*EXERCISE*.
Repeat the listing below in full.

########################################

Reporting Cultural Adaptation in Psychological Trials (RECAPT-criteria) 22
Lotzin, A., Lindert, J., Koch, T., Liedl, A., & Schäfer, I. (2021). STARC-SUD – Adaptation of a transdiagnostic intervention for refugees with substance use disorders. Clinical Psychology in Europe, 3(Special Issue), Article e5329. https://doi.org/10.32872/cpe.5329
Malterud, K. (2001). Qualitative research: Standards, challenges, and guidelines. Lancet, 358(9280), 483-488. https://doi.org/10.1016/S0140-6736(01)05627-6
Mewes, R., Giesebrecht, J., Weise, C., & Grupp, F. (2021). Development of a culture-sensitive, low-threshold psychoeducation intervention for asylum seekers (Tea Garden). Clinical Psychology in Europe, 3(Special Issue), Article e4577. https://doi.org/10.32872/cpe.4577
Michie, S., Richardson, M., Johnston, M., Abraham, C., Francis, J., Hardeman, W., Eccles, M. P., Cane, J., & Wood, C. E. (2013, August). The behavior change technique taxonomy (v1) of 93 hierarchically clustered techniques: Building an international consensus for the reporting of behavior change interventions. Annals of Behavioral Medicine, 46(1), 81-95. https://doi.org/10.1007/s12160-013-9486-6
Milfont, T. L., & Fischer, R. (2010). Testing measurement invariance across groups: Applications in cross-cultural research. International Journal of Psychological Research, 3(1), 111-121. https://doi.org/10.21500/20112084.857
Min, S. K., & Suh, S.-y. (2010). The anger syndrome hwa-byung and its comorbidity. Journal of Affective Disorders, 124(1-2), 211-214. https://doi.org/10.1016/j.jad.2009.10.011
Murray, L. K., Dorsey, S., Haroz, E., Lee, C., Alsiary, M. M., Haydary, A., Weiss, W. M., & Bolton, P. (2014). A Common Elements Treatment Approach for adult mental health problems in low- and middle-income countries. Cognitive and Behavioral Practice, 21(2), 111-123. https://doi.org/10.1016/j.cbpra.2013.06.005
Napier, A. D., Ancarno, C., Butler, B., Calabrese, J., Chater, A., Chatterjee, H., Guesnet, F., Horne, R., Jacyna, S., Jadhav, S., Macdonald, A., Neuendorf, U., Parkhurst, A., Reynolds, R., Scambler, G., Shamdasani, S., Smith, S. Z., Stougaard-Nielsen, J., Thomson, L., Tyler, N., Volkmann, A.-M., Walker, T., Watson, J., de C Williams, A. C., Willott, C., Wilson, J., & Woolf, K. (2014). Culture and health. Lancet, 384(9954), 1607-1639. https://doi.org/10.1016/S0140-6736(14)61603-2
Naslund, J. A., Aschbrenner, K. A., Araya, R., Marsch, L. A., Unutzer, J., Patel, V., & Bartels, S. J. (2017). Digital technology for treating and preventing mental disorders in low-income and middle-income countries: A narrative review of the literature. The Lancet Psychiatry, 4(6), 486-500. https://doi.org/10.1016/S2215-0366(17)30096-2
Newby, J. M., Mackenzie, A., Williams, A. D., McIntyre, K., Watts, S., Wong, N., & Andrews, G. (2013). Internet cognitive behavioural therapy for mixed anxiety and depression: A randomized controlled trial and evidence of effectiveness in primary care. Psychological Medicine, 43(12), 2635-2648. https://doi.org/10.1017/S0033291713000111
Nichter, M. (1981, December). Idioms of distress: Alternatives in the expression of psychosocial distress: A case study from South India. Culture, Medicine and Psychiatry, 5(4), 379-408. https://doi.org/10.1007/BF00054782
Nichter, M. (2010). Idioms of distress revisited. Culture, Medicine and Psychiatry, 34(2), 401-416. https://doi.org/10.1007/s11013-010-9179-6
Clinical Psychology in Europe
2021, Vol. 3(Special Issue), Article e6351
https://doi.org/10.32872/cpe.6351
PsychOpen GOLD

########################################

*SOLUTION TO THIS PROBLEM*.
Reporting Cultural Adaptation in Psychological Trials (RECAPT-criteria) 22
Lotzin, A., Lindert, J., Koch, T., Liedl, A., & Schäfer, I. (2021). STARC-SUD – Adaptation of a transdiagnostic intervention for refugees with substance use disorders. Clinical Psychology in Europe, 3(Special Issue), Article e5329. https://doi.org/10.32872/cpe.5329
Malterud, K. (2001). Qualitative research: Standards, challenges, and guidelines. Lancet, 358(9280), 483-488. https://doi.org/10.1016/S0140-6736(01)05627-6
Mewes, R., Giesebrecht, J., Weise, C., & Grupp, F. (2021). Development of a culture-sensitive, low-threshold psychoeducation intervention for asylum seekers (Tea Garden). Clinical Psychology in Europe, 3(Special Issue), Article e4577. https://doi.org/10.32872/cpe.4577
Michie, S., Richardson, M., Johnston, M., Abraham, C., Francis, J., Hardeman, W., Eccles, M. P., Cane, J., & Wood, C. E. (2013, August). The behavior change technique taxonomy (v1) of 93 hierarchically clustered techniques: Building an international consensus for the reporting of behavior change interventions. Annals of Behavioral Medicine, 46(1), 81-95. https://doi.org/10.1007/s12160-013-9486-6
Milfont, T. L., & Fischer, R. (2010). Testing measurement invariance across groups: Applications in cross-cultural research. International Journal of Psychological Research, 3(1), 111-121. https://doi.org/10.21500/20112084.857
Min, S. K., & Suh, S.-y. (2010). The anger syndrome hwa-byung and its comorbidity. Journal of Affective Disorders, 124(1-2), 211-214. https://doi.org/10.1016/j.jad.2009.10.011
Murray, L. K., Dorsey, S., Haroz, E., Lee, C., Alsiary, M. M., Haydary, A., Weiss, W. M., & Bolton, P. (2014). A Common Elements Treatment Approach for adult mental health problems in low- and middle-income countries. Cognitive and Behavioral Practice, 21(2), 111-123. https://doi.org/10.1016/j.cbpra.2013.06.005
Napier, A. D., Ancarno, C., Butler, B., Calabrese, J., Chater, A., Chatterjee, H., Guesnet, F., Horne, R., Jacyna, S., Jadhav, S., Macdonald, A., Neuendorf, U., Parkhurst, A., Reynolds, R., Scambler, G., Shamdasani, S., Smith, S. Z., Stougaard-Nielsen, J., Thomson, L., Tyler, N., Volkmann, A.-M., Walker, T., Watson, J., de C Williams, A. C., Willott, C., Wilson, J., & Woolf, K. (2014). Culture and health. Lancet, 384(9954), 1607-1639. https://doi.org/10.1016/S0140-6736(14)61603-2
Naslund, J. A., Aschbrenner, K. A., Araya, R., Marsch, L. A., Unutzer, J., Patel, V., & Bartels, S. J. (2017). Digital technology for treating and preventing mental disorders in low-income and middle-income countries: A narrative review of the literature. The Lancet Psychiatry, 4(6), 486-500. https://doi.org/10.1016/S2215-0366(17)30096-2
Newby, J. M., Mackenzie, A., Williams, A. D., McIntyre, K., Watts, S., Wong, N., & Andrews, G. (2013). Internet cognitive behavioural therapy for mixed anxiety and depression: A randomized controlled trial and evidence of effectiveness in primary care. Psychological Medicine, 43(12), 2635-2648. https://doi.org/10.1017/S0033291713000111
Nichter, M. (1981, December). Idioms of distress: Alternatives in the expression of psychosocial distress: A case study from South India. Culture, Medicine and Psychiatry, 5(4), 379-408. https://doi.org/10.1007/BF00054782
Nichter, M. (2010). Idioms of distress revisited. Culture, Medicine and Psychiatry, 34(2), 401-416. https://doi.org/10.1007/s11013-010-9179-6
Clinical Psychology in Europe
2021, Vol. 3(Special Issue), Article e6351
https://doi.org/10.32872/cpe.6351
PsychOpen GOLD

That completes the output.